この報告をまとめるにあたり、この状況を改善するために、10年ぶりに改訂されるのが、厚生労働省の「健康づくりのための睡眠ガイド2023」です。健康のためには睡眠をどうすべきか、専門家たちの意見を基に推奨する内容がまとめられ公表されています。
必要な睡眠時間は世代によって異なってくる点がまずあげられます。本報告では、睡眠ガイドの最大のポイントは、「必要な睡眠時間は世代で違う」ことを明確に示している点にあります。子供・大人・高齢者の3世代に分けています。ここでいう「高齢者」とは、「具体的な年齢よりも、日中の活動量や社会とのつながりについての生活パターンが大きく変わったタイミングからが高齢者となります。具体的には、定年退職や子供が独立したような状況」とのことです。
本報告では、まず子どもの場合は、小学生は1日9~12時間、中高生は8~10時間を推奨しています。成人(働き盛り)は6時間以上、高齢者(寝床にいる時間)は8時間未満としています。「働き盛り世代」は 1日6時間以上必要という結果を受けて、最も睡眠不足が心配されるのが「働き盛り世代」。この世代は、睡眠時間を1日6時間以上は確保して欲しいといっています。これは「6時間がベスト」ということではなく、最低でも6時間という意味です。というのも、1日の睡眠時間が6時間を切ると、様々な病気のリスクが高くなることが今までの研究で分かってきているからです。
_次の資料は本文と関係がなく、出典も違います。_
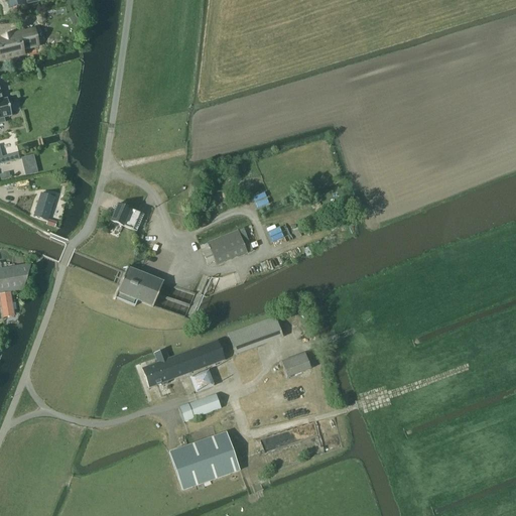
[(6,0),(7,2),(8,9),(9,8),(10,8),(38,1),(37,0),(6,0)]
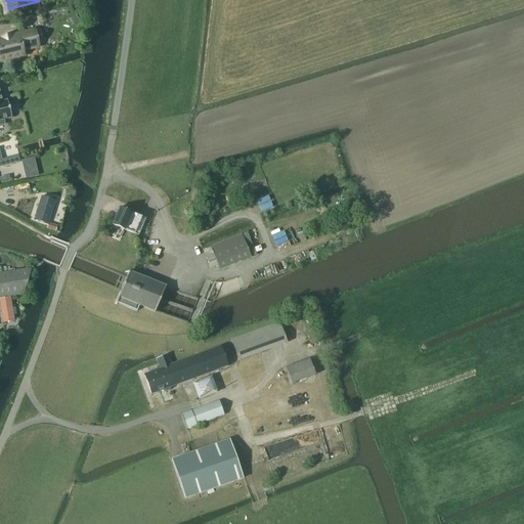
[(37,23),(42,25),(47,22),(46,16),(41,15),(37,17),(37,23)]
この働き盛り世代では、睡眠時間が6時間未満の人が、実に男性38% 女性41%にもなるのです。特に50代女性では53%と半数以上を占めています。また、日ごろの睡眠不足を解消しようと、仕方なく可能な日に「寝だめ」をしている人も多いと思いますが、寝だめで十分に睡眠がとれるので問題ない、ということはありません。
さらに、このガイドで高齢者に推奨しているのは、「寝床にいる時間を8時間未満にする」と言っています。寝床で過ごす時間(床上時間)が長いほど死亡リスクが高くなる傾向がみられ、特に8時間を超えると明確に死亡リスクが高くなったという研究報告もされています。
なぜ寝床にいる時間が長いと死亡リスクが高くなるのか?それは、「眠れないまま、もんもんとしながら長く床にいると、かえって眠りの質が落ちてしまい、寝つきが悪くなったり、夜中や明け方に目が覚めてしまったりして(眠りが薄まる)、長期的に身体に負荷を与えるためではないかと考えられる」と報告されています。
いずれにせよ、睡眠について、個人でできることには限界があります。世の中全体でこうした情報を共有して、十分な睡眠時間や睡眠休養感を得やすい、働き方や社会のしくみに変えていって欲しいと願っています。